EXERCISE AIM ::
Every line containing the string "mois" should be returned from the records.

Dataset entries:
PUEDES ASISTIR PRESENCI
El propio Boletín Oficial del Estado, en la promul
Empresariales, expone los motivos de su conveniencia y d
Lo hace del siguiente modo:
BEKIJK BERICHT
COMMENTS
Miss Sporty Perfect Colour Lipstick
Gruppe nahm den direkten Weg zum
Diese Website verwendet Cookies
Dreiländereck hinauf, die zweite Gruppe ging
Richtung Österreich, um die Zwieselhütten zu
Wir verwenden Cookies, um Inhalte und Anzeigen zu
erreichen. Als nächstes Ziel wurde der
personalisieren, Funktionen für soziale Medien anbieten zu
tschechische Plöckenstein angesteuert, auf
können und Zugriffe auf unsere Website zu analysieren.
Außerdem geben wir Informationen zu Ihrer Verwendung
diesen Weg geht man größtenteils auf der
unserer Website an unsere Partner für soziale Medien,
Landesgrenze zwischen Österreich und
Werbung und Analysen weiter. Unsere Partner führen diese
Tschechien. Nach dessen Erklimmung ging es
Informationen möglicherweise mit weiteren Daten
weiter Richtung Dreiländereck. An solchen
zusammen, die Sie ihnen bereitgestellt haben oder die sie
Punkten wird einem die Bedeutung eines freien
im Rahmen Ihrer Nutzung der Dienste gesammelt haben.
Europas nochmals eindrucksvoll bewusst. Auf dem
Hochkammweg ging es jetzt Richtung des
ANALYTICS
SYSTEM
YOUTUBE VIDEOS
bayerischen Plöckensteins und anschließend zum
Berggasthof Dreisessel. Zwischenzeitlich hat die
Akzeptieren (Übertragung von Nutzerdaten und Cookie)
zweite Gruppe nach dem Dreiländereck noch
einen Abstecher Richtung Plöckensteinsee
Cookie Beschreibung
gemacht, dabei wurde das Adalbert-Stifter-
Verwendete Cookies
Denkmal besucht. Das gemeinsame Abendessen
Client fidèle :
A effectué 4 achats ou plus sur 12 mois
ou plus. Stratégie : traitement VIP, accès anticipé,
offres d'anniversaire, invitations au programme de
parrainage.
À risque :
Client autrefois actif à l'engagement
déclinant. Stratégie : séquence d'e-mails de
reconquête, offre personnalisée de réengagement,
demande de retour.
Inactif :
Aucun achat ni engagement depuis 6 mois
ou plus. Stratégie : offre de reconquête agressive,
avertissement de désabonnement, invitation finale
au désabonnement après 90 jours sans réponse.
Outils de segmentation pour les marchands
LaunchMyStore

WRITTEN SOLUTION ::
A effectué 4 achats ou plus sur 12 mois
Aucun achat ni engagement depuis 6 mois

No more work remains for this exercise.